Il serait toutefois de mauvaise foi de ne pas mentionner qu’en 2017, il parle pour la première fois de chemise en jean, dans le cadre d’une collaboration avec Luca Avitabile, un chemisier italien. Sur le principe, on n’est pas loin de la veste en jean Cifo. À savoir qu’on a l’impression qu’il s’agit surtout d’une excuse. Je ne vois pas bien pourquoi ils ont favorisé le jean au chambray, si ce n’est pour faire parler. La démarche est à peu près la même.
Il y a eu un tournant avec la période de la panique sanitaire mondiale. À partir de ce moment, le vêtement s’est rapidement décontracté. On le voit assez clairement chez Simone, qui se met à parler beaucoup plus de jean qu’auparavant : il fait la promotion de Bryceland, il découvre la chemise western, etc. On a l’impression qu’il a récemment découvert quelque chose et en parle comme s’il venait de percer un mystère oublié du vestiaire masculin. Un peu façon "Martine au Grand Orient", "Martine fait sa première délation"... Soyons clairs : la chemise en denim n'est pas une nouveauté. Elle a été adoptée par les amateurs de sape depuis des décennies, des cowboys des plaines (qui n'existent que dans vos rêves et au Tegsas) aux ouvriers des grandes villes, jusqu'aux icônes de style contemporain. Mais quand un influenceur comme Simone s'empare du sujet, c'est comme si la chemise en denim venait tout juste de descendre des cieux, auréolée d'une lumière divine : "On va pouvoir faire des tunes avec nos chemises denim DU JAPONEUH !" Ça fait déjà des années que les marques de private label 2.0 se font des couilles en or avec des jeans nippons, il serait temps que le "monde sartorial" s’empare du sujet.
Je trouve cet engouement assez amusant : en général, quand les influenceurs commencent à parler d’un truc, c’est le moment d’aller voir ailleurs. Car ça va devenir débile très rapidement. Sur les réseaux, vous allez voir toute une réflexion sur les vertus cachées de la chemise en denim – sa texture robuste, sa capacité à se patiner avec le temps, sa versatilité… Ils vont faire des compétitions de distance, sur les toiles les plus robustes, les plus ceci, les moins cela.
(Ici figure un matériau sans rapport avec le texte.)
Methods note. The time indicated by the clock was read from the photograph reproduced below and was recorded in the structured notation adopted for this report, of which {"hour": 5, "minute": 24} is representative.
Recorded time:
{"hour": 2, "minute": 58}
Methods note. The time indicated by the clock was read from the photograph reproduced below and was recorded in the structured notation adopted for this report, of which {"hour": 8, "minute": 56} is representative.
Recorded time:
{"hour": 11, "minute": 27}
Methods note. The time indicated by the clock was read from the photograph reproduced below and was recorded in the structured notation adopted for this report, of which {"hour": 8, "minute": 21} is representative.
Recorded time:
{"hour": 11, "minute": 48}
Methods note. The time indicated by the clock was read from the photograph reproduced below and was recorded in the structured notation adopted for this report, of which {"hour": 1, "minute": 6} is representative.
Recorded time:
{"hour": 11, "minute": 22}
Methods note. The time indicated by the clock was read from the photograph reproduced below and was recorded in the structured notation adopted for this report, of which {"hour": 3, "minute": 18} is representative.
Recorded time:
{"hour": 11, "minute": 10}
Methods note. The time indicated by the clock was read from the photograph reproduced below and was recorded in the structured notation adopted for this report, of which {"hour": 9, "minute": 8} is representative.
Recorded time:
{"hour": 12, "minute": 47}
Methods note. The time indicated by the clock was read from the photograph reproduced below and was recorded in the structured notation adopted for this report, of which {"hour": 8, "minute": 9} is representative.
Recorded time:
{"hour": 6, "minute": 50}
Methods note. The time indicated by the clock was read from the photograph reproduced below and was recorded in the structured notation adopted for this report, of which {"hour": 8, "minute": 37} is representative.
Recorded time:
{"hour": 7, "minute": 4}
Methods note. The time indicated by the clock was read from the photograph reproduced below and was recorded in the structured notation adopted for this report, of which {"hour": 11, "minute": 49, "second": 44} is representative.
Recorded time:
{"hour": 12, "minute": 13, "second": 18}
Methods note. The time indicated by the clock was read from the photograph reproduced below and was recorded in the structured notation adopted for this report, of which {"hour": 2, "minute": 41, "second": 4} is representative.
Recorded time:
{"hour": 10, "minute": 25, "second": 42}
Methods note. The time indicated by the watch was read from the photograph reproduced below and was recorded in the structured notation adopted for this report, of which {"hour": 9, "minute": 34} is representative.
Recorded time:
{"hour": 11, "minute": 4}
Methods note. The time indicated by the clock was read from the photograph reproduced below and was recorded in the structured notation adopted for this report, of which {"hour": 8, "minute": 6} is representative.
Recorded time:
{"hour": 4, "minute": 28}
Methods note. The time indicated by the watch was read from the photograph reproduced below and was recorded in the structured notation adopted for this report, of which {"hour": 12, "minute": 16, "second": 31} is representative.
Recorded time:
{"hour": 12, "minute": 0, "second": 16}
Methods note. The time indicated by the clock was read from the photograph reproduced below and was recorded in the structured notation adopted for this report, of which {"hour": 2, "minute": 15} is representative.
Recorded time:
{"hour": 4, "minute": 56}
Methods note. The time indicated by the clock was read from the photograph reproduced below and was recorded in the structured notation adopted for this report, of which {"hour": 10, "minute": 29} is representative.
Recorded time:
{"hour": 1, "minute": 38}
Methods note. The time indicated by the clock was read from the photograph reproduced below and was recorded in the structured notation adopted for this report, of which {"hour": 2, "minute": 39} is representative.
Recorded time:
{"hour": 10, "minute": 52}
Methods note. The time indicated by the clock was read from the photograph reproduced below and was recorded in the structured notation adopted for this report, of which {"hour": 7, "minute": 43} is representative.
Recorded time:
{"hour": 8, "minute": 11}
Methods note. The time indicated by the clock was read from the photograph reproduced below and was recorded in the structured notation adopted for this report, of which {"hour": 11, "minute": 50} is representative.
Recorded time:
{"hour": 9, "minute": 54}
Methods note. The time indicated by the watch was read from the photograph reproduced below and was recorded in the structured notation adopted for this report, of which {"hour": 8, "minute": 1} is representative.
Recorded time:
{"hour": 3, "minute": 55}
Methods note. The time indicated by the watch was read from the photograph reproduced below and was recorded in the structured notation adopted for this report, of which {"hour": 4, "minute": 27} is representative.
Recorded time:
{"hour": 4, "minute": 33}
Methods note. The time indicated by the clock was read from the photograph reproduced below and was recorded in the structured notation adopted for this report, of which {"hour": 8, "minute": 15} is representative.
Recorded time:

Lui et beaucoup d’autres semblent totalement ignorer que l'héritage vestimentaire est bien plus vaste et riche qu'ils ne l'imaginent, et cela ne fait qu'accentuer ce fossé entre ceux qui « vivent » la sape et ceux qui en « parlent ». Les chemises en denim n'ont pas besoin d'une nouvelle légitimité. Elles appartiennent à l'histoire du vêtement masculin, même si, à mon sens, elles n’ont pas un grand intérêt, à moins de vouloir faire son Gainsbourg sale, ou de jouer à Brokeback Mountain. Mais avant d’en parler plus en détail, je voulais juste revenir sur un point : dans les années 90, on voyait des chemises en jean un peu partout… mais Simone devait avoir la tête coincée entre ses fesses pour s’en apercevoir.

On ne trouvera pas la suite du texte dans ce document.